Earlier this week, I told you all about the discovery of the skeletal remains of a megaraptor that died while it was in the middle of munching on the ancient ancestor of the modern crocodile. Well, it seems the tables have turned.
A different team of researchers found evidence of a gigantic ancient crocodile that ate dinosaurs. These things went extinct just as their ugly war was escalating. I’m beginning to think one of them summoned the asteroid that wiped them all out.
In the waning days of the Cretaceous period, a hypercarnivorous crocodile that could shred dinosaurs to bits with its chef’s knife-like teeth roamed the mean streets of modern-day Patagonia.
Scientists have recently unearthed a remarkably well-preserved ancient apex predator, known as Kostensuchus atrox, a fossil find so complete that it was practically ready for display in a museum.
This Newly Discovered Crocodile Used to Feast on Dinosaurs
Discovered in Argentina’s Chorrillo Formation in 2020, just before COVID struck, the 11 ½ foot, 555-pound K. atrox belonged to a now extinct family of land-dwelling crocodyliforms called peirosaurids. They were extremely distant cousins of today’s alligators and crocodiles.

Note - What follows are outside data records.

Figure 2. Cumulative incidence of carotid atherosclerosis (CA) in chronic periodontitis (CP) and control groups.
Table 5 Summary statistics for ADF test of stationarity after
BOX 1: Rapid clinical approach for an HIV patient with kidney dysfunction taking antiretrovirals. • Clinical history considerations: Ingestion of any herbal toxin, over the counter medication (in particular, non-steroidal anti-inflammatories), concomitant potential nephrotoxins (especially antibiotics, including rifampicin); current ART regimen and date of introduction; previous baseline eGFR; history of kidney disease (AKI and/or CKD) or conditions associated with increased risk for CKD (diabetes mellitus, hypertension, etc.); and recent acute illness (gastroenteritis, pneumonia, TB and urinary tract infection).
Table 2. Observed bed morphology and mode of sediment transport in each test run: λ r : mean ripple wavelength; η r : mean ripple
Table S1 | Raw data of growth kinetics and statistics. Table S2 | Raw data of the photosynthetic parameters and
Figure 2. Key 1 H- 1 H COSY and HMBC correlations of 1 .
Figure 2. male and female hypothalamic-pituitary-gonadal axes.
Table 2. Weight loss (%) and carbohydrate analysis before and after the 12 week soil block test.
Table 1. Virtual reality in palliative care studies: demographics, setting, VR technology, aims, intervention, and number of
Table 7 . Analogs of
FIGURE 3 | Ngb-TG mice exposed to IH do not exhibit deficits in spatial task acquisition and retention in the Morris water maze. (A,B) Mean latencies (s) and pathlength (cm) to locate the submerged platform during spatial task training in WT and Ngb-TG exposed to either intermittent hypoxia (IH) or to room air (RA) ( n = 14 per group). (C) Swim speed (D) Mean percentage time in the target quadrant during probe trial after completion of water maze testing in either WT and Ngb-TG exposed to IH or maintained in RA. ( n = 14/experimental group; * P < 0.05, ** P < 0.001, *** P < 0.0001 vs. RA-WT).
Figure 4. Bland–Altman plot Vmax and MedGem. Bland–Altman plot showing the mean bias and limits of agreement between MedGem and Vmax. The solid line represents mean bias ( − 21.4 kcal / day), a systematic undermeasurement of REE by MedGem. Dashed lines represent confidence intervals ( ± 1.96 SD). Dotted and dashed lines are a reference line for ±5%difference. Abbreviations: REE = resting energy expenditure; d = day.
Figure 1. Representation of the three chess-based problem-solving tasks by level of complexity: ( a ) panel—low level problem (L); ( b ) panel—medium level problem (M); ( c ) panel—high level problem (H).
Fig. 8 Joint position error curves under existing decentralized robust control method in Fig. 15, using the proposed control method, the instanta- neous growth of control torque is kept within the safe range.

A big difference is that they had a limb that suggests they walked, looking more like modern-day Komodo dragons than modern-day gators or crocs, whose bellies are constantly dragging on the ground.
And walked they did, headlong into herbivorous dinosaurs, whom they would devour with their two-inch serrated teeth. Its skull was compact, broad, and reinforced with muscle anchor points that let it crush prey like a living bear trap. This thing was gnarly. They were like the lions of the Cretaceous period.
These ancient crocs were never thought to live as far down as the southern tip of South America, but that’s precisely where they were found. It lived in lush, temperate environments that are now frozen under Antarctic winds.
Unfortunately for its own sake of survival, the K. atrox was a hypercarnivore, which means its diet consisted of at least 70 percent meat. The remaining 30 percent of their diets was made up of fruits, fungi, and various other plant materials.
A good modern-day equivalent would be eagles, snakes, spiders, polar bears, and even marlins. There’s a bunch. However, it was the heavy reliance on meat that ultimately led to its downfall.
Once the asteroid hit, a lot of its food source was wiped out. Herbivores, on the other hand, had enough plant life lingering around to sustain them for the generations to come. The ones that did survive likely did so because they adapted to living in and around freshwater.